Work request 1
In the coupler synthesis text, translate this sentence into Spanish: "Conversion of the acid to the acid chloride (E) is accomplished by refluxing in thionyl chloride."

########################################

In this reaction sequence p-nitrophenol (A) is reacted with the ethyl ester of an .alpha.-bromoalkanoic acid in refluxing acetone and excess potassium carbonate to give the .alpha.-[p-nitrophenoxy] alkanoate (B). The nitro group is reduced under 2 to 3 atmospheres of hydrogen in the presence of Raney Nickel catalyst in denatured ethanol. The resultant aminophenoxy compound (C) is condensed with an alkylsulfonyl chloride in tetrahydrofuran/pyridine to give the .alpha.-[p-(alkylsulfonylaminophenoxy)] alkanoate (D). This ester is hydrolyzed in ethanolic sodium hydroxide, which upon neutralization gives the solid acid, which is purified by recrystallization. Conversion of the acid to the acid chloride (E) is accomplished by refluxing in thionyl chloride. The acid chloride is then condensed with the 2-carbonylamino-4-chloro-5-aminophenol (F) in tetrahydrofuran using an acid acceptor such as quinoline or dimethyl aniline, giving the final coupler, which is then purified by recrystallization.

########################################

Work request 2
Return all of the records below word for word, omitting the pictures.

Exercise data
########################################

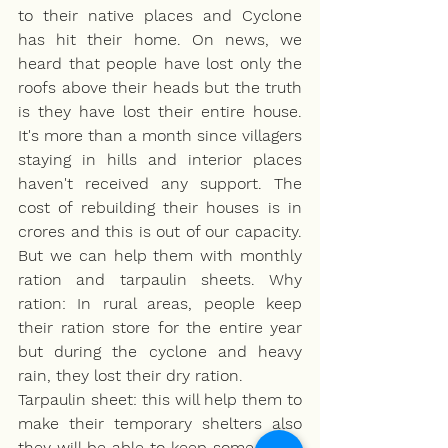
to their native places and Cyclone 
has hit their home. On news, we 
heard that people have lost only the 
roofs above their heads but the truth 
is they have lost their entire house. 
It's more than a month since villagers 
staying in hills and interior places 
haven't received any support. The 
cost of rebuilding their houses is in 
crores and this is out of our capacity. 
But we can help them with monthly 
ration and tarpaulin sheets. Why 
ration: In rural areas, people keep 
their ration store for the entire year 
but during the cyclone and heavy 
rain, they lost their dry ration.
Tarpaulin sheet: this will help them to 
make their temporary shelters also 
they will be able to keep some items 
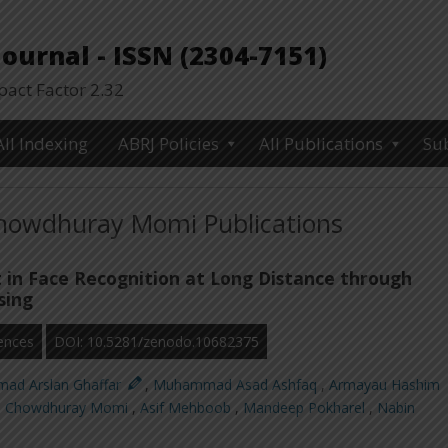
urnal - ISSN (2304-7151)
ct Factor 2.32
All Indexing
ABRJ Policies
All Publications
Su
owdhuray Momi Publications
in Face Recognition at Long Distance through
sing
ences
DOI: 10.5281/zenodo.10682375
ad Arslan Ghaffar
,
Muhammad Asad Ashfaq
,
Armayau Hashim
 Chowdhuray Momi
,
Asif Mehboob
,
Mandeep Pokharel
,
Nabin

########################################

Task answer 1
La conversión del ácido en el cloruro de ácido (E) se logra calentando a reflujo en cloruro de tionilo.

Task answer 2
to their native places and Cyclone 
has hit their home. On news, we 
heard that people have lost only the 
roofs above their heads but the truth 
is they have lost their entire house. 
It's more than a month since villagers 
staying in hills and interior places 
haven't received any support. The 
cost of rebuilding their houses is in 
crores and this is out of our capacity. 
But we can help them with monthly 
ration and tarpaulin sheets. Why 
ration: In rural areas, people keep 
their ration store for the entire year 
but during the cyclone and heavy 
rain, they lost their dry ration.
Tarpaulin sheet: this will help them to 
make their temporary shelters also 
they will be able to keep some items 
urnal - ISSN (2304-7151)
ct Factor 2.32
All Indexing
ABRJ Policies
All Publications
Su
owdhuray Momi Publications
in Face Recognition at Long Distance through
sing
ences
DOI: 10.5281/zenodo.10682375
ad Arslan Ghaffar
,
Muhammad Asad Ashfaq
,
Armayau Hashim
 Chowdhuray Momi
,
Asif Mehboob
,
Mandeep Pokharel
,
Nabin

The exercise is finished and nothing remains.